Así, por ejemplo, desvelar la contradicción entre el plan del autor y el resultado material de su texto es uno de los ejercicios más genuinos de la crítica literaria racionalista. El científico literario demuestra científicamente el desfase entre lo que el autor pretendía hacer (su finalidad subjetiva/proléptica) y lo que realmente hizo (el uso y la estructura objetiva de la obra).

Conclusiones
Cabe preguntarse que si, como hemos visto, una vez que la obra literaria se publica, ella adquiere su propia vida, ajena a quien la produjo, y son los demás quienes usan ese texto para manejarlo de formas que jamás pudo prever el autor, totalmente incontrolables por este, entonces ¿qué sentido tiene que G. Maestro deslegitime a los intérpretes que hagan de la obra otros usos diferentes al sentido social, político o crítico según él lo concibe, calificándolos de «neoténicos»?
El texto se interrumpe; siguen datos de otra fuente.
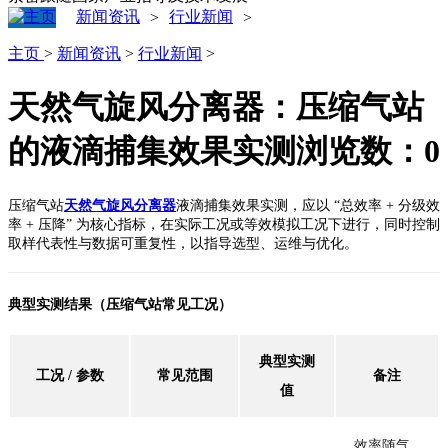
新闻资讯
行业新闻
>
>
主页
>
新闻资讯
>
行业新闻
>
天然气旋风分离器：压缩气站
的液滴捕集效果实测
浏览数：
0
压缩气站
天然气旋风分离器
液滴捕集效果实测，应以 “总效率 + 分级效
率 + 压降” 为核心指标，在实际工况或等效模拟工况下进行，同时控制
取样代表性与数据可重复性，以指导选型、运维与优化。
典型实测结果（压缩气站常见工况）
典型实测
工况 / 参数
常见范围
备注
值
效率随气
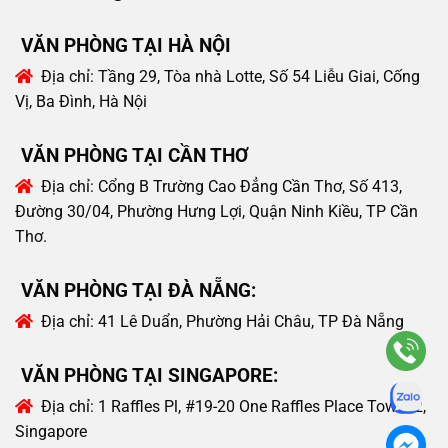
VĂN PHÒNG TẠI HÀ NỘI
Địa chỉ:
Tầng 29, Tòa nhà Lotte, Số 54 Liễu Giai, Cống
Vị, Ba Đình, Hà Nội
VĂN PHÒNG TẠI CẦN THƠ
Địa chỉ:
Cổng B Trường Cao Đẳng Cần Thơ, Số 413,
Đường 30/04, Phường Hưng Lợi, Quận Ninh Kiều, TP Cần
Thơ.
VĂN PHÒNG TẠI ĐÀ NẴNG:
Địa chỉ:
41 Lê Duẩn, Phường Hải Châu, TP Đà Nẵng
VĂN PHÒNG TẠI SINGAPORE:
Địa chỉ:
1 Raffles Pl, #19-20 One Raffles Place Tower 2,
Singapore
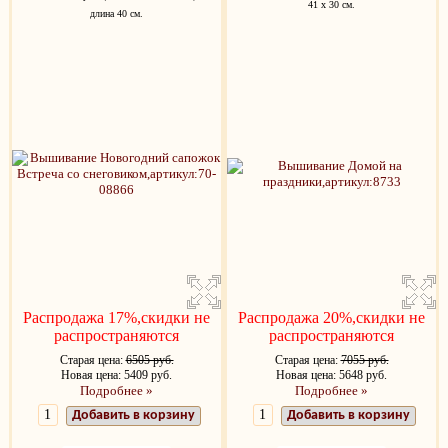
41 х 30 см.
длина 40 см.
Распродажа 17%,скидки не
Распродажа 20%,скидки не
распространяются
распространяются
Старая цена:
6505 руб.
Старая цена:
7055 руб.
Новая цена: 5409 руб.
Новая цена: 5648 руб.
Подробнее »
Подробнее »
Добавить в корзину
Добавить в корзину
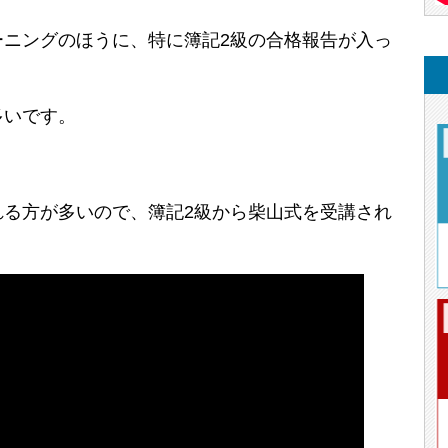
ーニングのほうに、特に簿記2級の合格報告が入っ
多いです。
れる方が多いので、簿記2級から柴山式を受講され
El sentido de la dura crítica de Jesús G. Maestro a esos intérpretes radica en que el materialismo filosófico diferencia taxativamente entre el uso interpretativo racional y el uso arbitrario, subjetivo o ideológico.

Cuando Maestro afirma que la obra se independiza del autor, no está abriendo la puerta al «todo vale» de la posmodernidad (donde cada lector inventa su propio significado). Al contrario, la obra se independiza del autor para quedar sujeta a los materiales objetivos que la componen y a las coordenadas históricas y sociales en las que se gestó.

Maestro califica de «neoténicos» a los críticos e intérpretes posmodernos por tres razones fundamentales:
  1. El secuestro de la obra por el psicologismo: los intérpretes neoténicos juzgan una obra del pasado (como el Quijote o la Celestina) desde su psicología individual presente, sus traumas, sus deseos o su ideología contemporánea (por ejemplo: lecturas puramente emotivas, identitarias o moralinas). Para Maestro, esto es infantilismo intelectual, ya que sustituye el análisis científico y materialista de la obra por una terapia psicológica o una catarsis personal del lector. Las vivencias personales son indemostrables, y, por tanto, no son científicas.
  2. La desconexión de la ontología materialista: un texto literario está hecho de conceptos e ideas objetivadas en un contexto social y político determinado.
    • El uso racional: Descubrir cómo operan esas ideas objetivas en el texto.
    • El uso neoténico: Ignorar la historia, la filología y la lógica para hacer que la novela diga lo que el lector quiere que diga. Esto no es «usar» la obra, es manipularla o usarla como un mero espejo de las obsesiones del intérprete.
  3. Confundir la «independencia» con la «licencia para el delirio»: que la obra desborde la finalidad (la intención) del autor significa que la obra demuestra realidades objetivas que el autor quizás ni sospechaba, pero que están materialmente en el texto y en su contexto histórico. No significa que el lector pueda otorgarle a la obra cualquier sentido social inventado en el presente. El intérprete neoténico actúa de forma idealista, creyendo que su mente («el lector soberano») tiene el poder de recrear la obra a su antojo.
Para la teoría de G. Maestro, la literatura es un saber crítico y científico, no un espacio de recreación lúdica o narcisista. Quien hace un uso de la novela ajeno a sus componentes formales y a su sentido social materializado, no está haciendo crítica literaria; está haciendo propaganda, psicología o, simplemente, demostrando su propia inmadurez intelectual (neotenia).